*** Opening of THE DATA ***

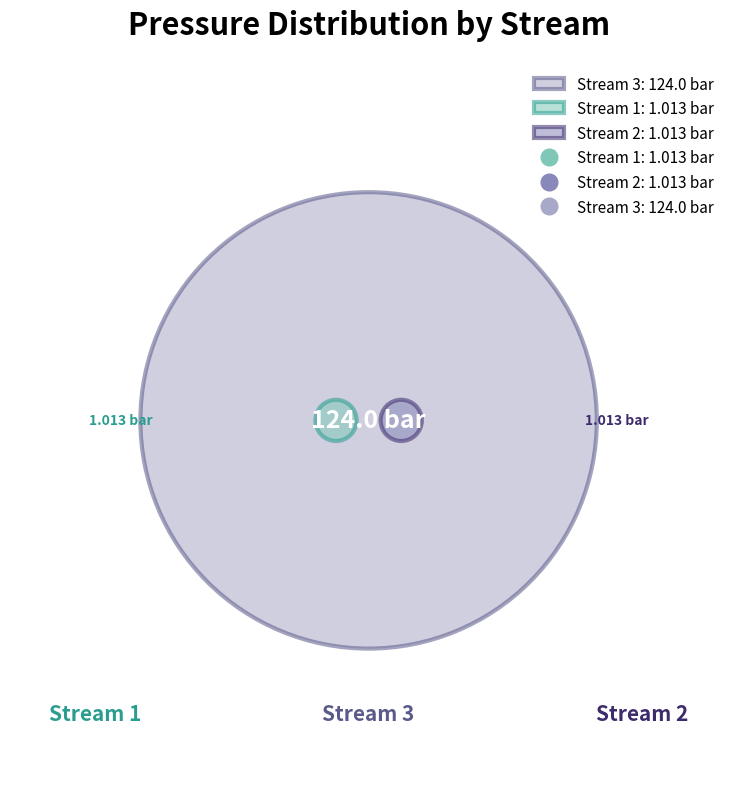

Which slice is the smallest?

1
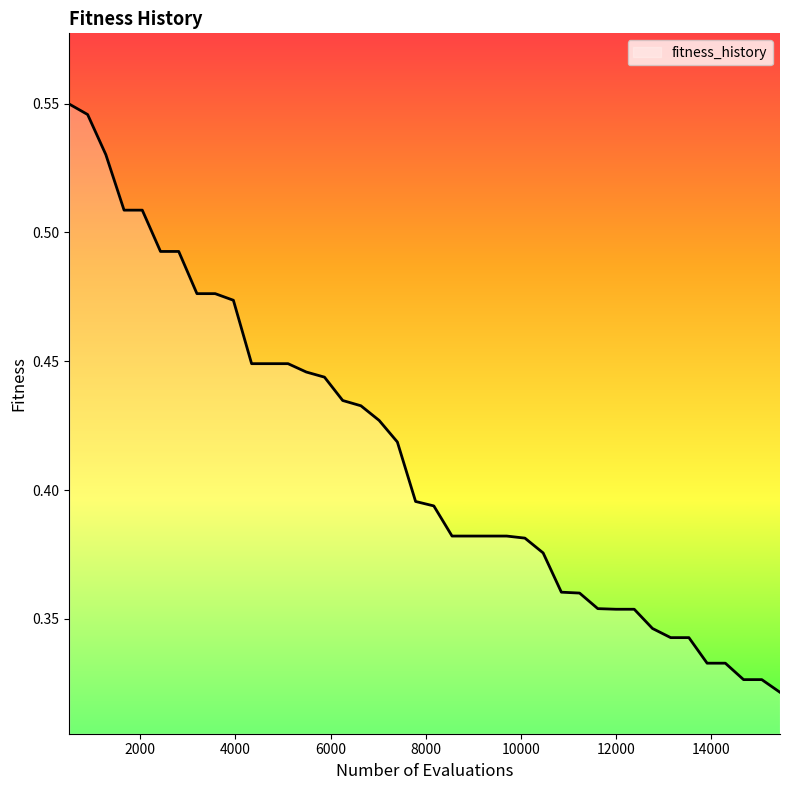

How many series are shown in this chart?

1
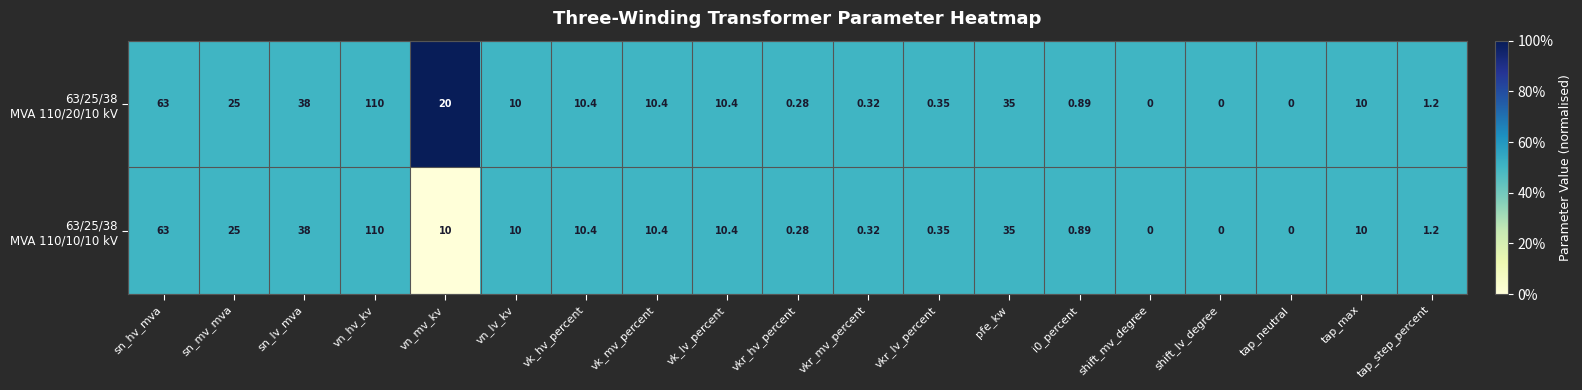

At which category is the sum across all series the highest?

vn_hv_kv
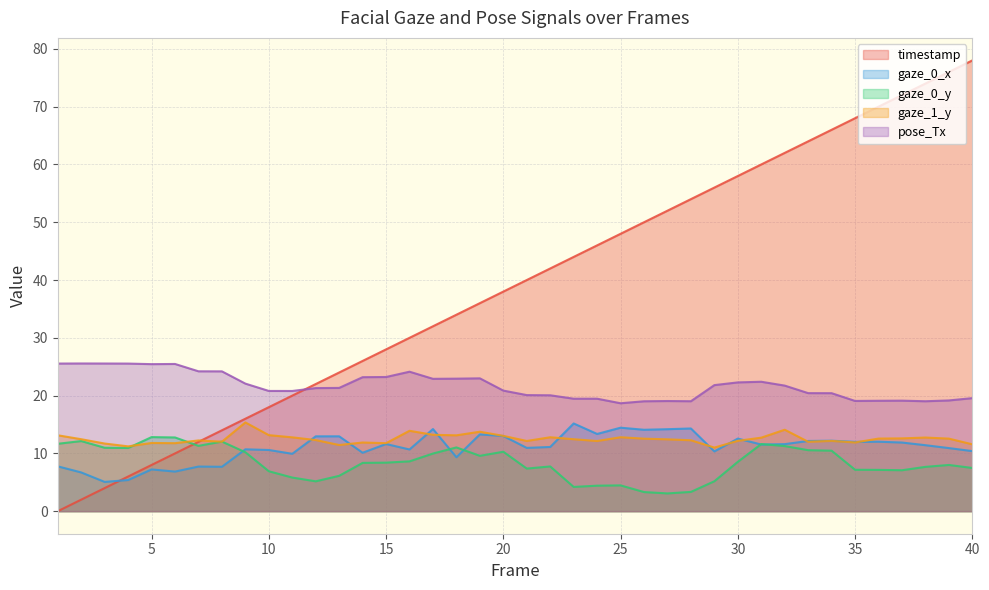

How many data points in gaze_1_y are less than 12?

10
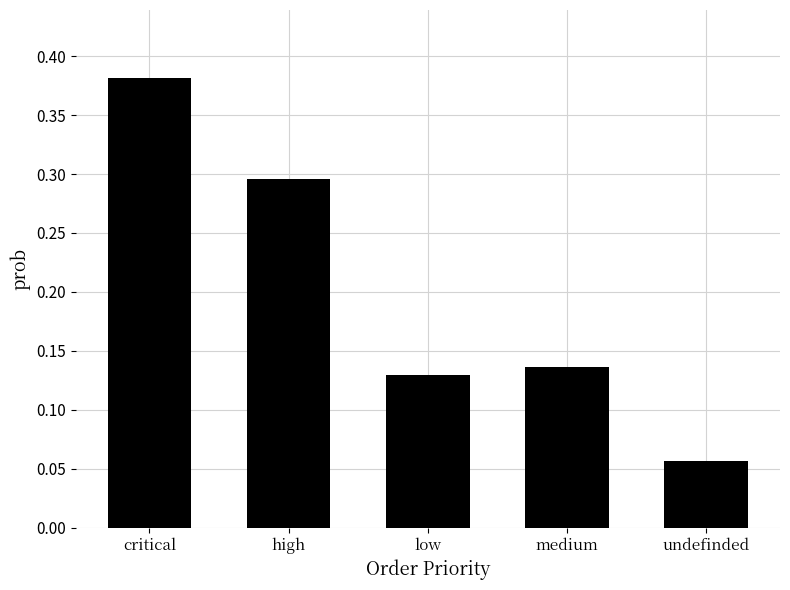

What is the label of the 2nd bar from the right?

medium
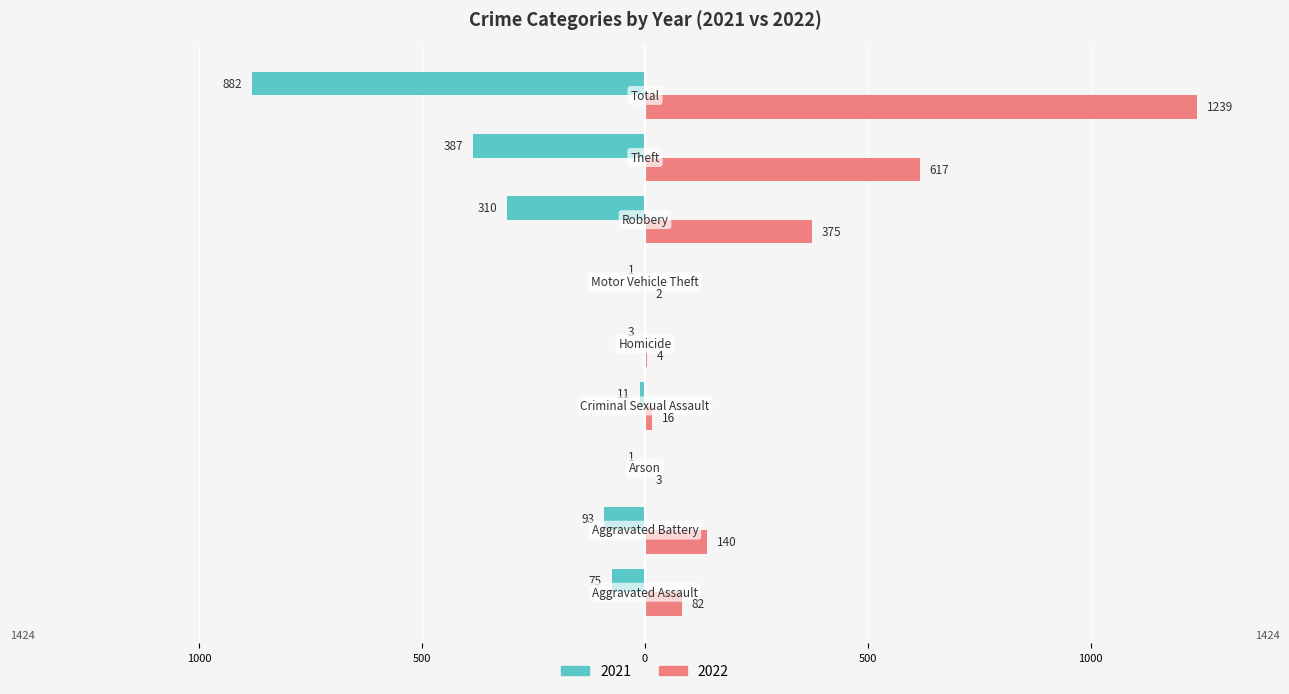

Rank the series by their maximum value, from lowest to highest.

2021, 2022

*** Close of THE DATA ***

** ABOUT THIS TASK **
Copy out all of the chart analysis data above word for word, and leave the pictures out of your copy.

** EXERCISE ANSWER **
Which slice is the smallest?

1

How many series are shown in this chart?

1

At which category is the sum across all series the highest?

vn_hv_kv

How many data points in gaze_1_y are less than 12?

10

What is the label of the 2nd bar from the right?

medium

Rank the series by their maximum value, from lowest to highest.

2021, 2022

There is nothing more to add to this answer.